2型糖尿病の進行中に起こる病理学的、生理学的または生化学的変化を明らかにして、予防や治療に役立たせるためには動物実験が欠かせません。そのために遺伝形質を操作したり、同系交配を繰り返したネズミが利用されてきました。しかし、ネズミはいくら太らせても自然には2型糖尿病にはならないのです。

ところがネコはマンションの室の中で飼い主と同じ環境で生活して運動不足や肥満を共有しながら仲良く(?)2型糖尿病になり、合併症へと進みます。ネコの「時間」は同じように2型になる霊長類よりも速く進むので、発病から病期の進行、治療や予防法の研究、更に実験用のネズミでは真似できない、ある程度の年月をかけて悪化する合併症の研究までできる利点があります。また大きな実験モデルなので、小さなネズミより病状を診察するのも生理学的な研究をするのも容易で大いに役に立っています。

1回の出産で生れてくる6匹前後の遺伝情報が微妙に異なる仔ネコ達は、糖尿病の遺伝因子を研究する上でヒトではとても真似できない多くの情報を与えてくれます。

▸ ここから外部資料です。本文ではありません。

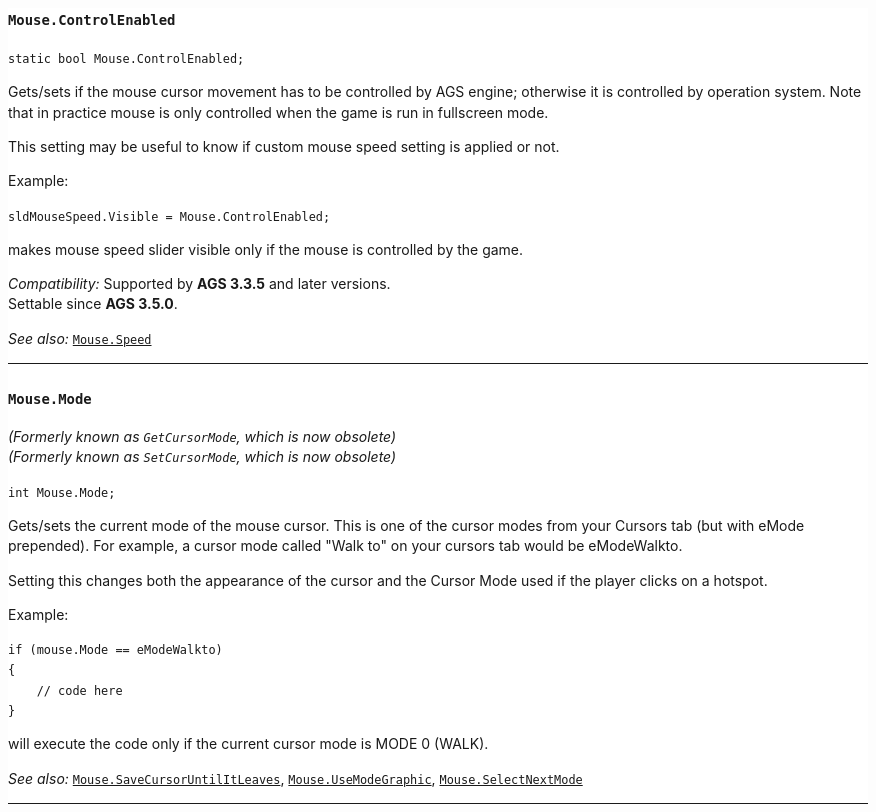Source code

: 
### `Mouse.ControlEnabled`

```ags
static bool Mouse.ControlEnabled;
```

Gets/sets if the mouse cursor movement has to be controlled by AGS
engine; otherwise it is controlled by operation system. Note that in practice mouse is only controlled when the game is run in fullscreen mode.

This setting may be useful to know if custom mouse speed setting is
applied or not.

Example:

```ags
sldMouseSpeed.Visible = Mouse.ControlEnabled;
```

makes mouse speed slider visible only if the mouse is controlled by the
game.

*Compatibility:* Supported by **AGS 3.3.5** and later versions.<br>
Settable since **AGS 3.5.0**.

*See also:* [`Mouse.Speed`](Mouse#mousespeed)

---

### `Mouse.Mode`

*(Formerly known as `GetCursorMode`, which is now obsolete)*<br>
*(Formerly known as `SetCursorMode`, which is now obsolete)*

```ags
int Mouse.Mode;
```

Gets/sets the current mode of the mouse cursor. This is one of the
cursor modes from your Cursors tab (but with eMode prepended). For
example, a cursor mode called "Walk to" on your cursors tab would be
eModeWalkto.

Setting this changes both the appearance of the cursor and the Cursor
Mode used if the player clicks on a hotspot.

Example:

```ags
if (mouse.Mode == eModeWalkto)
{
    // code here
}
```

will execute the code only if the current cursor mode is MODE 0 (WALK).

*See also:*
[`Mouse.SaveCursorUntilItLeaves`](Mouse#mousesavecursoruntilitleaves),
[`Mouse.UseModeGraphic`](Mouse#mouseusemodegraphic),
[`Mouse.SelectNextMode`](Mouse#mouseselectnextmode)

---
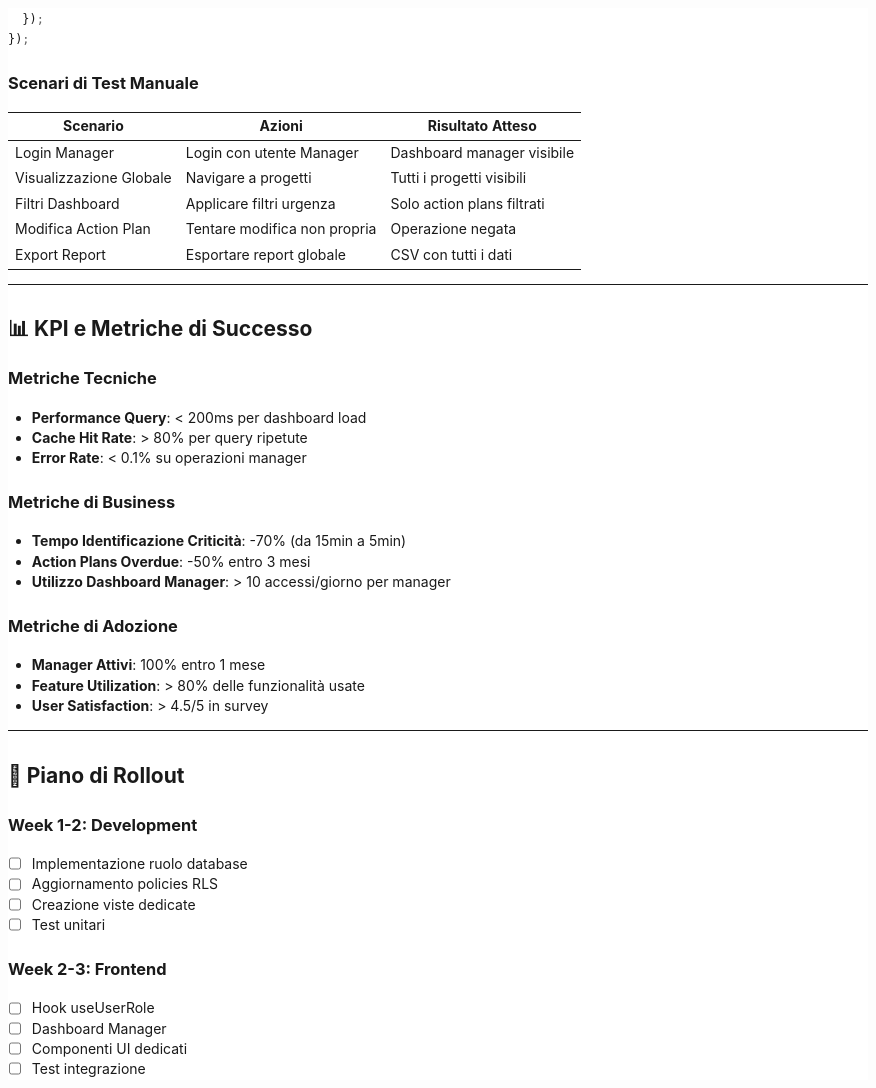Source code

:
 ```typescript
  });
});
```

### Scenari di Test Manuale

| Scenario | Azioni | Risultato Atteso |
|----------|--------|------------------|
| Login Manager | Login con utente Manager | Dashboard manager visibile |
| Visualizzazione Globale | Navigare a progetti | Tutti i progetti visibili |
| Filtri Dashboard | Applicare filtri urgenza | Solo action plans filtrati |
| Modifica Action Plan | Tentare modifica non propria | Operazione negata |
| Export Report | Esportare report globale | CSV con tutti i dati |

---

## 📊 KPI e Metriche di Successo

### Metriche Tecniche
- **Performance Query**: < 200ms per dashboard load
- **Cache Hit Rate**: > 80% per query ripetute
- **Error Rate**: < 0.1% su operazioni manager

### Metriche di Business
- **Tempo Identificazione Criticità**: -70% (da 15min a 5min)
- **Action Plans Overdue**: -50% entro 3 mesi
- **Utilizzo Dashboard Manager**: > 10 accessi/giorno per manager

### Metriche di Adozione
- **Manager Attivi**: 100% entro 1 mese
- **Feature Utilization**: > 80% delle funzionalità usate
- **User Satisfaction**: > 4.5/5 in survey

---

## 🚀 Piano di Rollout

### Week 1-2: Development
- [ ] Implementazione ruolo database
- [ ] Aggiornamento policies RLS
- [ ] Creazione viste dedicate
- [ ] Test unitari

### Week 2-3: Frontend
- [ ] Hook useUserRole
- [ ] Dashboard Manager
- [ ] Componenti UI dedicati
- [ ] Test integrazione
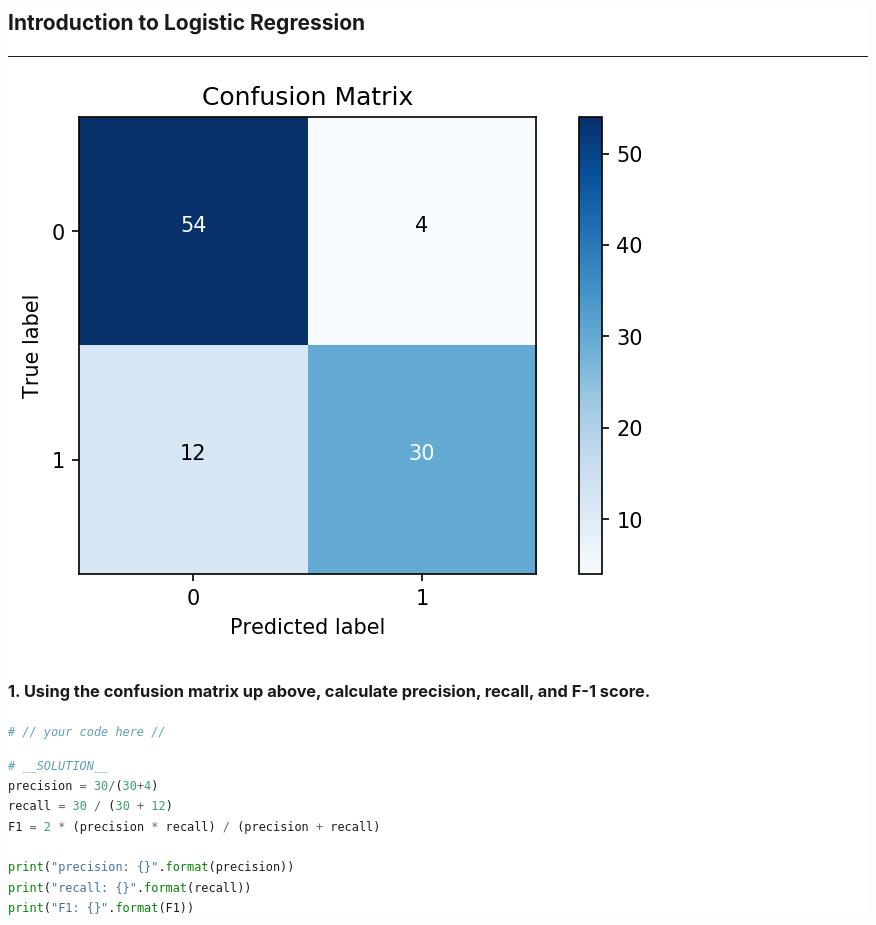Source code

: ## Introduction to Logistic Regression
---



![cnf matrix](visuals/cnf_matrix.png)

### 1. Using the confusion matrix up above, calculate precision, recall, and F-1 score.


```python
# // your code here //
```


```python
# __SOLUTION__ 
precision = 30/(30+4)
recall = 30 / (30 + 12)
F1 = 2 * (precision * recall) / (precision + recall)

print("precision: {}".format(precision))
print("recall: {}".format(recall))
print("F1: {}".format(F1))
```
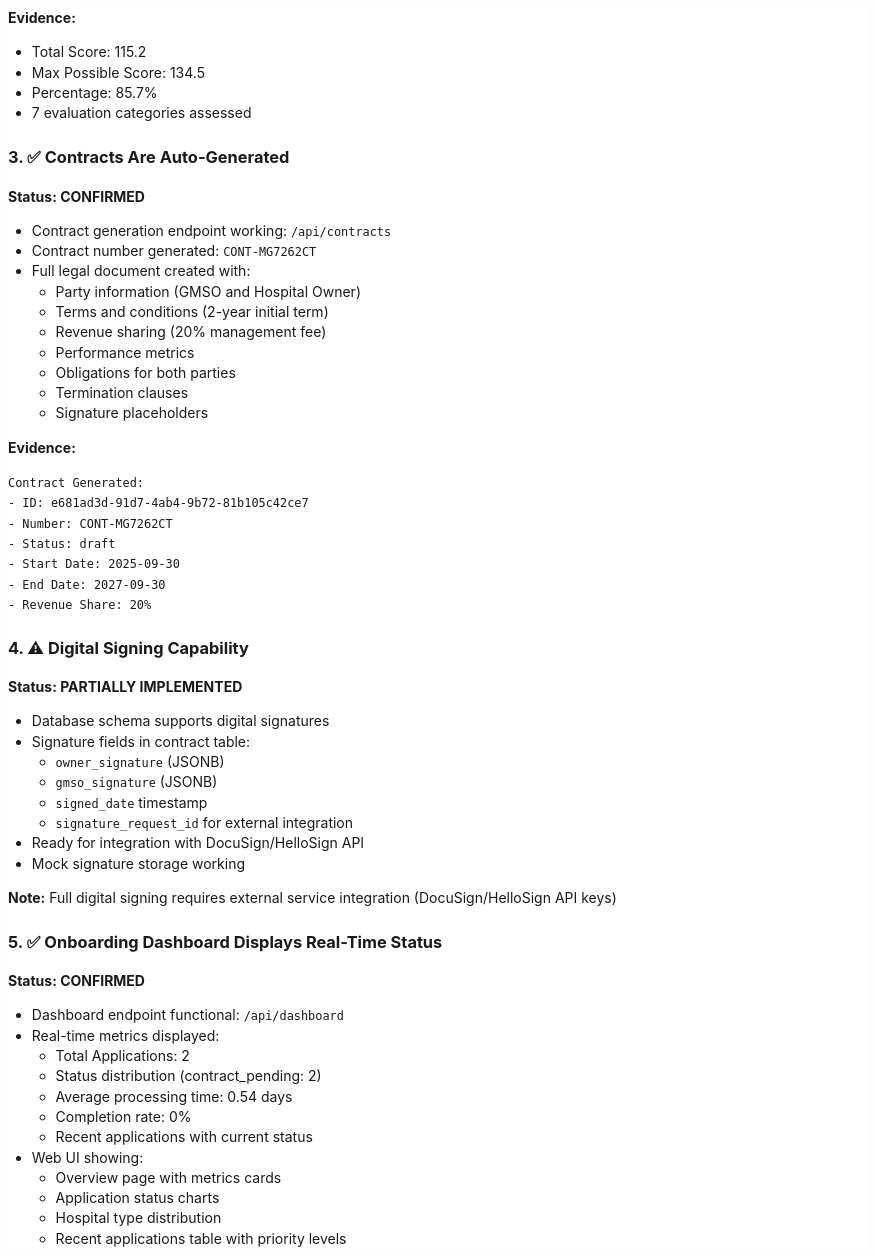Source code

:**Evidence:**
- Total Score: 115.2
- Max Possible Score: 134.5
- Percentage: 85.7%
- 7 evaluation categories assessed

### 3. ✅ Contracts Are Auto-Generated
**Status: CONFIRMED**
- Contract generation endpoint working: `/api/contracts`
- Contract number generated: `CONT-MG7262CT`
- Full legal document created with:
  - Party information (GMSO and Hospital Owner)
  - Terms and conditions (2-year initial term)
  - Revenue sharing (20% management fee)
  - Performance metrics
  - Obligations for both parties
  - Termination clauses
  - Signature placeholders

**Evidence:**
```
Contract Generated:
- ID: e681ad3d-91d7-4ab4-9b72-81b105c42ce7
- Number: CONT-MG7262CT
- Status: draft
- Start Date: 2025-09-30
- End Date: 2027-09-30
- Revenue Share: 20%
```

### 4. ⚠️ Digital Signing Capability
**Status: PARTIALLY IMPLEMENTED**
- Database schema supports digital signatures
- Signature fields in contract table:
  - `owner_signature` (JSONB)
  - `gmso_signature` (JSONB)
  - `signed_date` timestamp
  - `signature_request_id` for external integration
- Ready for integration with DocuSign/HelloSign API
- Mock signature storage working

**Note:** Full digital signing requires external service integration (DocuSign/HelloSign API keys)

### 5. ✅ Onboarding Dashboard Displays Real-Time Status
**Status: CONFIRMED**
- Dashboard endpoint functional: `/api/dashboard`
- Real-time metrics displayed:
  - Total Applications: 2
  - Status distribution (contract_pending: 2)
  - Average processing time: 0.54 days
  - Completion rate: 0%
  - Recent applications with current status
- Web UI showing:
  - Overview page with metrics cards
  - Application status charts
  - Hospital type distribution
  - Recent applications table with priority levels
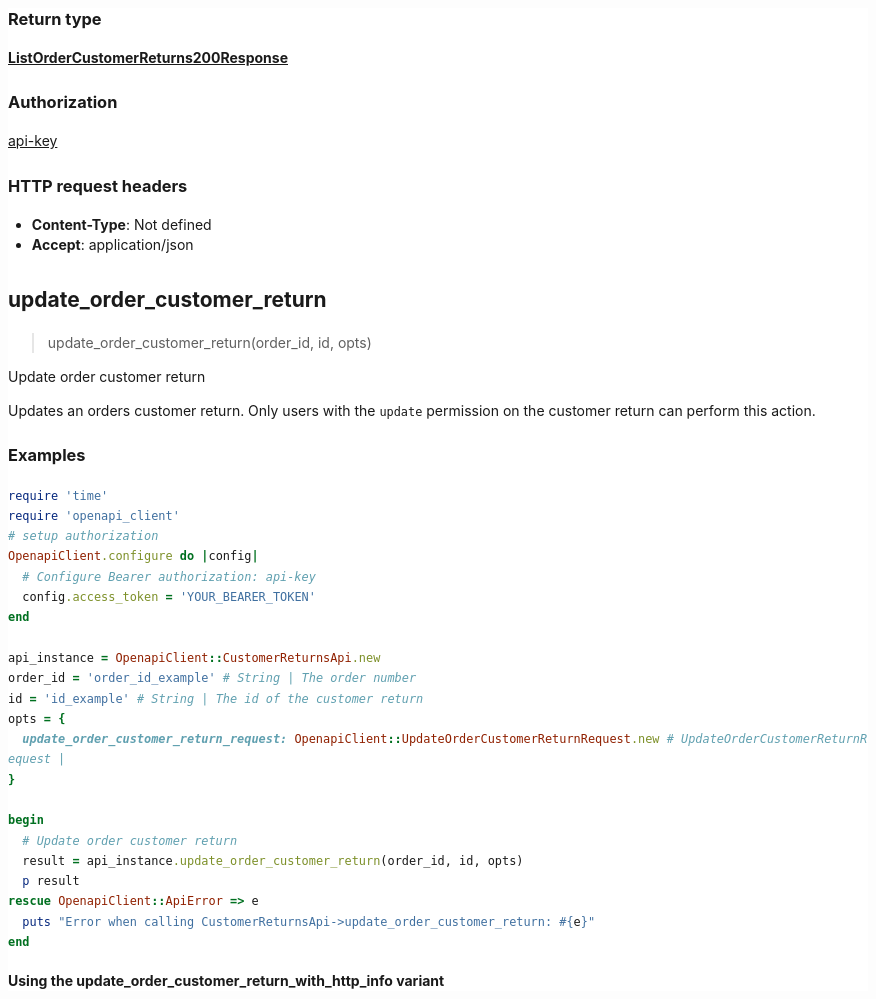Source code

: ### Return type

[**ListOrderCustomerReturns200Response**](ListOrderCustomerReturns200Response.md)

### Authorization

[api-key](../README.md#api-key)

### HTTP request headers

- **Content-Type**: Not defined
- **Accept**: application/json


## update_order_customer_return

> <CustomerReturn> update_order_customer_return(order_id, id, opts)

Update order customer return

Updates an orders customer return.  Only users with the `update` permission on the customer return can perform this action.

### Examples

```ruby
require 'time'
require 'openapi_client'
# setup authorization
OpenapiClient.configure do |config|
  # Configure Bearer authorization: api-key
  config.access_token = 'YOUR_BEARER_TOKEN'
end

api_instance = OpenapiClient::CustomerReturnsApi.new
order_id = 'order_id_example' # String | The order number
id = 'id_example' # String | The id of the customer return
opts = {
  update_order_customer_return_request: OpenapiClient::UpdateOrderCustomerReturnRequest.new # UpdateOrderCustomerReturnRequest | 
}

begin
  # Update order customer return
  result = api_instance.update_order_customer_return(order_id, id, opts)
  p result
rescue OpenapiClient::ApiError => e
  puts "Error when calling CustomerReturnsApi->update_order_customer_return: #{e}"
end
```

#### Using the update_order_customer_return_with_http_info variant
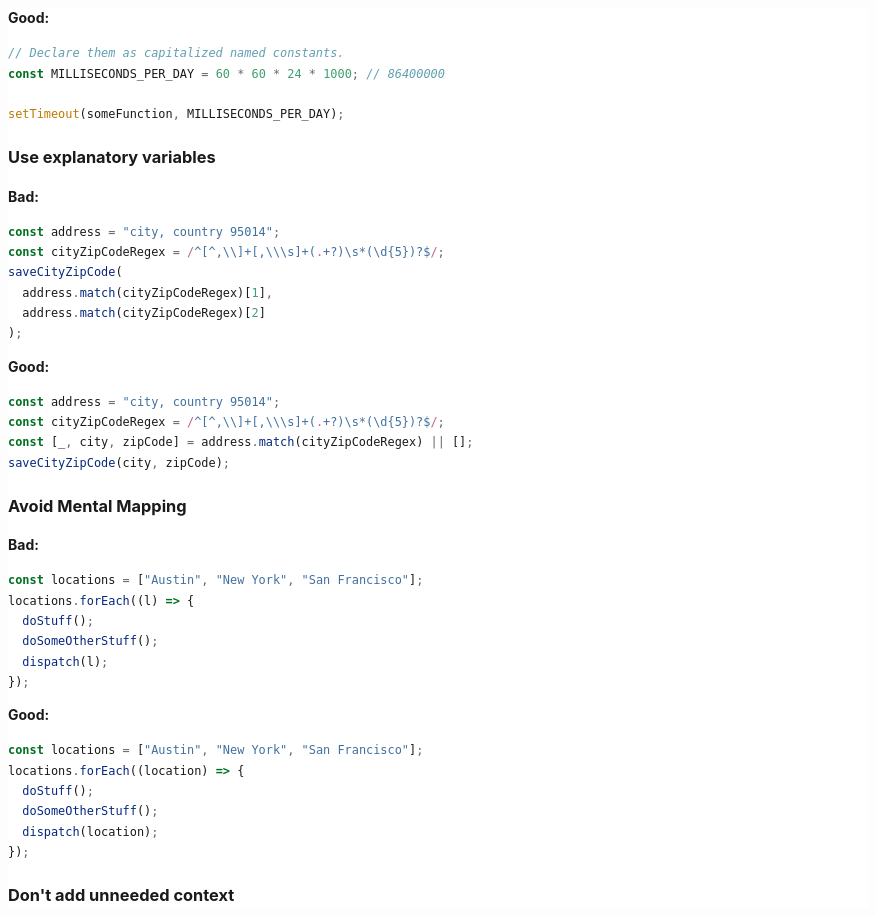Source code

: **Good:**

```javascript
// Declare them as capitalized named constants.
const MILLISECONDS_PER_DAY = 60 * 60 * 24 * 1000; // 86400000

setTimeout(someFunction, MILLISECONDS_PER_DAY);
```

### Use explanatory variables

**Bad:**

```javascript
const address = "city, country 95014";
const cityZipCodeRegex = /^[^,\\]+[,\\\s]+(.+?)\s*(\d{5})?$/;
saveCityZipCode(
  address.match(cityZipCodeRegex)[1],
  address.match(cityZipCodeRegex)[2]
);
```

**Good:**

```javascript
const address = "city, country 95014";
const cityZipCodeRegex = /^[^,\\]+[,\\\s]+(.+?)\s*(\d{5})?$/;
const [_, city, zipCode] = address.match(cityZipCodeRegex) || [];
saveCityZipCode(city, zipCode);
```

### Avoid Mental Mapping

**Bad:**

```javascript
const locations = ["Austin", "New York", "San Francisco"];
locations.forEach((l) => {
  doStuff();
  doSomeOtherStuff();
  dispatch(l);
});
```

**Good:**

```javascript
const locations = ["Austin", "New York", "San Francisco"];
locations.forEach((location) => {
  doStuff();
  doSomeOtherStuff();
  dispatch(location);
});
```

### Don't add unneeded context


[1]: https://v2.chakra-ui.com/getting-started/principles?utm_source=chatgpt.com "Design Principles - Chakra UI"
[2]: https://daily.dev/blog/chakra-ui-design-patterns-basics?utm_source=chatgpt.com "Chakra UI Design Patterns: Basics - Daily.dev"
[3]: https://redux.js.org/style-guide/?utm_source=chatgpt.com "Redux Style Guide"
[4]: https://medium.com/%40kylpo/redux-best-practices-eef55a20cc72?utm_source=chatgpt.com "Redux Best Practices - Medium"
[5]: https://blog.logrocket.com/chakra-ui-adoption-guide/?utm_source=chatgpt.com "Chakra UI adoption guide: Overview, examples, and alternatives"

また、ネコを太らせて耐糖能障害やインスリン抵抗性を調べる「前向き試験」も数多く発表されて私達の糖尿病理解に役立っています。肥満ネコは理想体重のネコに比べて3.9倍も2型糖尿病になりやすいという発表もありますし、ネコの体重が1kg増でインスリン感受性が30%低下したという論文もあります。

私達が2型糖尿病と診断される時は、いったん生じた高血糖状態によってインスリンの分泌不全と作用障害が更に悪循環を起しています。これを糖毒性と言いますがベータ細胞が壊われ始めて現われる症状です。しかしながらインスリン治療で血糖コントロールを改善すればインスリンから離脱できることがあります。これを寛解(かんかい)と表現しますが、ネコの糖尿病も治療が早ければ同じことが期待できます。もっといいことは、ネコでは尿糖が現われる血糖値240~270mg/dl以下に維持できればインスリン分泌が回復すると考えられているのです。この目標値ならインスリン治療の低血糖の不安から解放されると思います。尿糖検査はとても簡単だからです。一安心ですね!

今回は私達から見たネコの糖尿病の一端を紹介しました。ネコの糖尿病については、その体質的背景や治療法、血糖値の測定などお伝えしたいことがたくさんあります。機会をみてご紹介しましょう。